Al principio de los años 90, ya de mayor, tuve la oportunidad de aprender a contar cuentos como narrador escénico. Aunque fuera algo muy distinto, de alguna forma me permitía replantear mi afición de niño desde una nueva perspectiva.
Tuve la suerte de entrar en contacto con un conocido narrador de cuentos cubano, Francisco Garzón, que estaba organizando un curso en Madrid.
En una charla introductoria, Garzón comentó que el arte de contar cuentos de forma escénica ayuda a los narradores a llevar a cabo, de forma directa e indirecta, una importante labor de desarrollo personal. En aquel entonces el desarrollo personal era también uno de mis objetivos. Así que me inscribí al curso sin pensarlo dos veces.
Nos adelantó que en el curso íbamos a aprender a:
- crear desde la improvisación y reinvención de cuentos leídos y preparados para contar,
- darnos cuenta y aceptar que podíamos expresarnos en público y hacerlo de forma adecuada y, en cualquier caso, susceptible de mejora continua.
- darnos cuenta de cómo nos sentíamos con nosotros mismos al tratar las distintas situaciones del cuento desde una improvisación personal.
- darnos el permiso de actuar en la escena de forma creativa e innovadora, utilizando técnicas y dinámicas insólitas y de hacerlo sin miedo a la crítica y a la posibilidad de quedar mal.

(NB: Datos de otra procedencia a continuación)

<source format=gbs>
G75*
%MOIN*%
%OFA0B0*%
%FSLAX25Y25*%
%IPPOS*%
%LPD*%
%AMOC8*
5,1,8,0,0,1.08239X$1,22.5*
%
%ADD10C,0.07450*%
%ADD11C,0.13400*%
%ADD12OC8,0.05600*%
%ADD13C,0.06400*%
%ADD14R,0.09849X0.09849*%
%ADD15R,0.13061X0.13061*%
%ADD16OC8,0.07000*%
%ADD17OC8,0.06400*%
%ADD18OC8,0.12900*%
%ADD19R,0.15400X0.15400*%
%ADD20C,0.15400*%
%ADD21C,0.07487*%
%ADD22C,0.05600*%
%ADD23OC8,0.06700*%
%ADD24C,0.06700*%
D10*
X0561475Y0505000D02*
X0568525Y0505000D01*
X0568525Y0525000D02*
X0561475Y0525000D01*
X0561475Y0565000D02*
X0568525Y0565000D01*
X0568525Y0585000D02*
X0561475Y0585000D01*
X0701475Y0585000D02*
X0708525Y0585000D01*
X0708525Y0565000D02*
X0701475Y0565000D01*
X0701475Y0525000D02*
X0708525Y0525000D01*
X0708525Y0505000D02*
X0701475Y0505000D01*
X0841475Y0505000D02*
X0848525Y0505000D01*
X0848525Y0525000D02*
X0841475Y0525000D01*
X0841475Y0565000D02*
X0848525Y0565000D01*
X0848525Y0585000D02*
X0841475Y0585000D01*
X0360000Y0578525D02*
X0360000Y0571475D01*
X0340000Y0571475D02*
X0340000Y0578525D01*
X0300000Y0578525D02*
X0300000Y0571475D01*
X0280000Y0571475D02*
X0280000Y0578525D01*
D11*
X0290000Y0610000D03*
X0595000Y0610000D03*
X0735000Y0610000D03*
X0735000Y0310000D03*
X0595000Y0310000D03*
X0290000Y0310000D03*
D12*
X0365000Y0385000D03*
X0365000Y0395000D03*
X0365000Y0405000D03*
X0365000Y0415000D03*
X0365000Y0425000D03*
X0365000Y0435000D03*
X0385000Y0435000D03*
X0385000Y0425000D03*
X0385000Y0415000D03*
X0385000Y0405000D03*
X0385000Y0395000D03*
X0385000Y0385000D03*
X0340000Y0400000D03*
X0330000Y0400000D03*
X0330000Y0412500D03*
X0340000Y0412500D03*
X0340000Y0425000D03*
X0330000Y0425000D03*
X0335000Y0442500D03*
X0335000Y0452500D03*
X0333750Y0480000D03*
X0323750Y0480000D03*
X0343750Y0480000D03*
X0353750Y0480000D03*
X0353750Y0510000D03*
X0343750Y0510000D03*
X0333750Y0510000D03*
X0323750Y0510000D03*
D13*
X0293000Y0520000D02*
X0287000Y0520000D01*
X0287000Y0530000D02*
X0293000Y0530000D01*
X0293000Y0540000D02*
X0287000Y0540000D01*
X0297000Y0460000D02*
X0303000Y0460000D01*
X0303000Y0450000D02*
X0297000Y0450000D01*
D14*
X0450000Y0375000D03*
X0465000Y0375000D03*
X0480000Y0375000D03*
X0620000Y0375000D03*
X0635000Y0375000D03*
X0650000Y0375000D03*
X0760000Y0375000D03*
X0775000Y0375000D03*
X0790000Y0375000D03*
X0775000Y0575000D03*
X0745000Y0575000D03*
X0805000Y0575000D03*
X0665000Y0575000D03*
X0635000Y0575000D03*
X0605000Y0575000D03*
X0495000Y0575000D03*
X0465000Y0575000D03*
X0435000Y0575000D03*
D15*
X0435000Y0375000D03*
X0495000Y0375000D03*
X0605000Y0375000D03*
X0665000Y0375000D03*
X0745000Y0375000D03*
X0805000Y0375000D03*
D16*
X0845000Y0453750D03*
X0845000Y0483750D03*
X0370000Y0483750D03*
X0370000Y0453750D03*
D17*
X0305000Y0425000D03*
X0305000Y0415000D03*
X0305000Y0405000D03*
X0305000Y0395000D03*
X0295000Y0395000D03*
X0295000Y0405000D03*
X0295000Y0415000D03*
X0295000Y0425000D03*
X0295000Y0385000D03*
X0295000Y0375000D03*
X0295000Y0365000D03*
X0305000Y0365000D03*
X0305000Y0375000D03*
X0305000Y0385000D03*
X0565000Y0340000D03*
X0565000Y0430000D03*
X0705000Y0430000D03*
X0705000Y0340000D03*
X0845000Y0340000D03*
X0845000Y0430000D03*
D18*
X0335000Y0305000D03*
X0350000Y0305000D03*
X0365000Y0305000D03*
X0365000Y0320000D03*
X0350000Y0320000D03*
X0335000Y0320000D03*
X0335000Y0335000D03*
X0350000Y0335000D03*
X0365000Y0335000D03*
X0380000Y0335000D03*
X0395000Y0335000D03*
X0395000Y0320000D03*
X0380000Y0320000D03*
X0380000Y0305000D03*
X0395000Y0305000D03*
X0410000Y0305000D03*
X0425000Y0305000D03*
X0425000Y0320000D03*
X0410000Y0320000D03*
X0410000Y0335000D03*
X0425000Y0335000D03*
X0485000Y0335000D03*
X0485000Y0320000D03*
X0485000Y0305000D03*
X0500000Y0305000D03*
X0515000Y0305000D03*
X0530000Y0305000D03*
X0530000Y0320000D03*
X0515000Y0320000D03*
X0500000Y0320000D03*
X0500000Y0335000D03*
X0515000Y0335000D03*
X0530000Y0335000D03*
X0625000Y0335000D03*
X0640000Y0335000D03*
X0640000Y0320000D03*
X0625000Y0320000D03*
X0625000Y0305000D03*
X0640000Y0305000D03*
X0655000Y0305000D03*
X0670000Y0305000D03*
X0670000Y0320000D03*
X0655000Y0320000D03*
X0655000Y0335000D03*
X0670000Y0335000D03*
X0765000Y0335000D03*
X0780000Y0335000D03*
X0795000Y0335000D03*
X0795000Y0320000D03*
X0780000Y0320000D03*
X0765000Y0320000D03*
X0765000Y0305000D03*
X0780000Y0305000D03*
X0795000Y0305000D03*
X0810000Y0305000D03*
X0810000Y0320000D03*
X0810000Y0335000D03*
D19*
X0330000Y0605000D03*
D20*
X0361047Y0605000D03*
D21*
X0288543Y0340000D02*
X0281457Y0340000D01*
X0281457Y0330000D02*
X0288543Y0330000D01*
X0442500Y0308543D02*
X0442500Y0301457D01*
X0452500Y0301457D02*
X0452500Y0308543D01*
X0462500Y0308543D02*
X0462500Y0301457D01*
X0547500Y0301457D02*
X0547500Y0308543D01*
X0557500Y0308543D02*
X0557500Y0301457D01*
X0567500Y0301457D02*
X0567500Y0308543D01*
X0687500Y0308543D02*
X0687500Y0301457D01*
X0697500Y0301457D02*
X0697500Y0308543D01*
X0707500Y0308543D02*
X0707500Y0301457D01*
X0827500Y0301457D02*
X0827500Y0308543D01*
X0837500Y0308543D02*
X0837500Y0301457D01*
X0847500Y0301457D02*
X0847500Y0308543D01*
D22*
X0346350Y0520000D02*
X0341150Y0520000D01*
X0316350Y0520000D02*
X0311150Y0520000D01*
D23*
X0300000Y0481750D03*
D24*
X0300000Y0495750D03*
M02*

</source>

- utilizar las críticas de forma constructiva para aprender de sí mismo y de los demás y para mejorar la propia actuación escénica.
- preparar guiones basados en lecturas, vivencias y recuerdos personales.

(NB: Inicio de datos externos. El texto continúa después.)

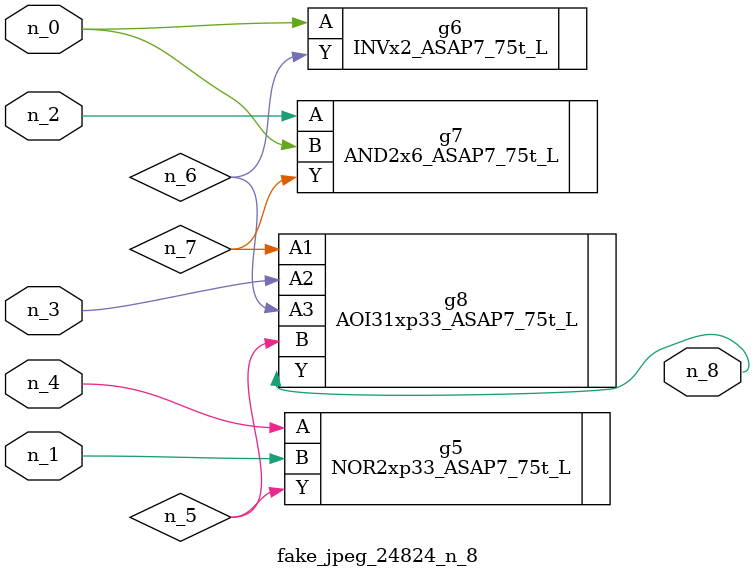
<source format=v>
module fake_jpeg_24824_n_8 (n_3, n_2, n_1, n_0, n_4, n_8);

input n_3;
input n_2;
input n_1;
input n_0;
input n_4;

output n_8;

wire n_6;
wire n_5;
wire n_7;

NOR2xp33_ASAP7_75t_L g5 ( 
.A(n_4),
.B(n_1),
.Y(n_5)
);

INVx2_ASAP7_75t_L g6 ( 
.A(n_0),
.Y(n_6)
);

AND2x6_ASAP7_75t_L g7 ( 
.A(n_2),
.B(n_0),
.Y(n_7)
);

AOI31xp33_ASAP7_75t_L g8 ( 
.A1(n_7),
.A2(n_3),
.A3(n_6),
.B(n_5),
.Y(n_8)
);


endmodule
</source>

El taller duró unos tres meses y al final los 12 participantes nos habíamos transformados en una piña, un equipo muy compacto y dispuestos a aprovechar a tope de la nueva experiencia. Nos reunimos cada semana para practicar y ayudarnos mutuamente. Hicimos unos ensayos en varios bares con escenario y fuimos mejorando de forma continua nuestras experiencias de narradores.
Después de unas pruebas puntuales, alguien nos propuso de contar cuentos en un bar de Madrid muy conocido por sus espectáculos de varios tipos: el bar de la calle libertad 8 en el centro de Madrid. Contábamos todos los jueves a las 10 de la noche, turnándonos 3 narradores distintos cada jueves. Cada narrador cobraba en aquella fecha 1.000 pesetas cada noche que nos venía muy bien.
Asistía un público de gente joven que nos escuchaba con atención y no escatimaba los aplausos. Me acuerdo que muchos se sentaban en el suelo y hasta había colas a la entrada del bar. Garzón siempre decía que la gente no critica nunca a quien habla en público. Al contrario le aprecia. Comprobamos con gran satisfacción que era cierto.
Fue muy aleccionador darnos cuenta como a los pocos meses podíamos comprobar las mejoras que se notaban en cada uno de nosotros.
Individualmente o como grupo dábamos actuaciones en hospitales, residencias de ancianos, eventos públicos y otros lugares donde nos invitaban a narrar.
A un cierto punto, mis obligaciones como escritor, conferenciante e instructor, me quitaron la posibilidad de continuar actuando con el grupo y me despedí de ellos con tristeza.
Ahora, recordando aquella época me ha venido la idea de crear unos cursos de cuentacuentos para mayores de 65 como forma de voluntariado para actuar en residencias, hospitales y colegios. Me parece que sería una buena forma para ayudarse a sí mismo ayudando a los demás.